Use patterns such as retries with backoff, circuit breakers, timeouts, and bulkheads.
Ensure observability and alerting are in place to detect and respond quickly.
Apply fault injection techniques (e.g. chaos engineering) to test recovery capabilities.

How to Practise It (Playbook)

1. Getting Started

Identify critical components and potential single points of failure.
Add defensive programming mechanisms like timeouts and fallback logic.
Implement retries with exponential backoff and set sensible retry limits.
Ensure logs and metrics capture error conditions clearly and actionably.

2. Scaling and Maturing

Use circuit breakers to prevent cascading failures in distributed systems.
Segment workloads using bulkheads to limit the blast radius of failures.
Test failover and recovery scenarios regularly through chaos testing or gamedays.
Design systems to degrade gracefully under load or partial outage.
Automate failovers and alerts to reduce time-to-recovery.

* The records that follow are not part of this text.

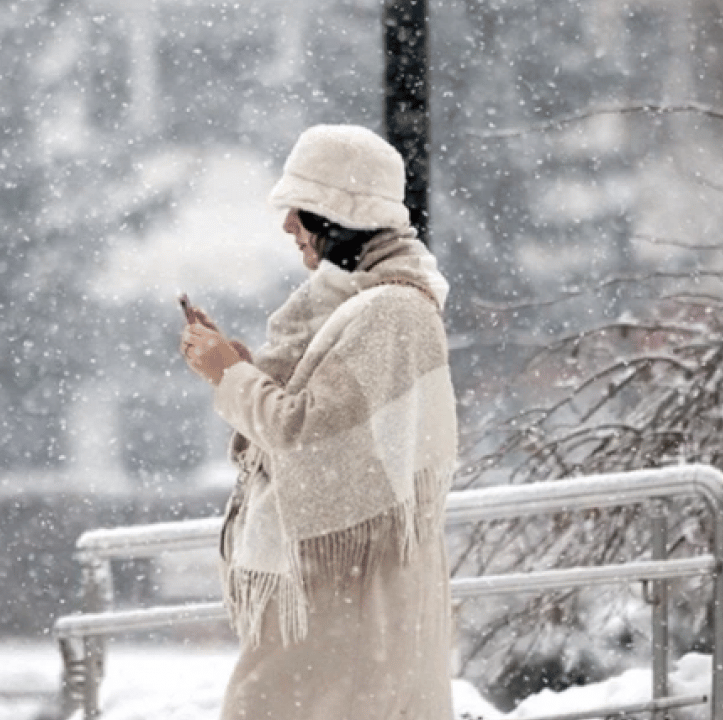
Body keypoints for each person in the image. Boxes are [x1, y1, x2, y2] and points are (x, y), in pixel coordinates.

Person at [179, 124, 459, 720]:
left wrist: (231, 376)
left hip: (351, 599)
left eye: (300, 210)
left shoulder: (390, 313)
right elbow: (326, 422)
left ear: (340, 216)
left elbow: (306, 434)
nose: (287, 226)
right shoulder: (357, 306)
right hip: (341, 593)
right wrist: (237, 368)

3. Team Behaviours to Encourage

Ask "what happens when this fails?" during design and review sessions.
Embrace postmortems and blameless retrospectives to learn from incidents.
Prioritise building in resilience as part of the Definition of Done.
Share recovery playbooks and failure patterns across teams.

4. Watch Out For…

Building overly complex failure-handling logic that introduces new risks.
Relying solely on manual recovery steps - automate where possible.
Inconsistent practices across services - standardise where appropriate.
Lack of real-world testing that leaves recovery logic unverified.

5. Signals of Success

Systems isolate and recover from failures with minimal disruption.
Time to detect and resolve incidents is decreasing.
Recovery patterns (e.g. retries, fallbacks) are observable and effective.
Engineers feel confident in system reliability under duress.
Customers experience fewer outages and more consistent service quality.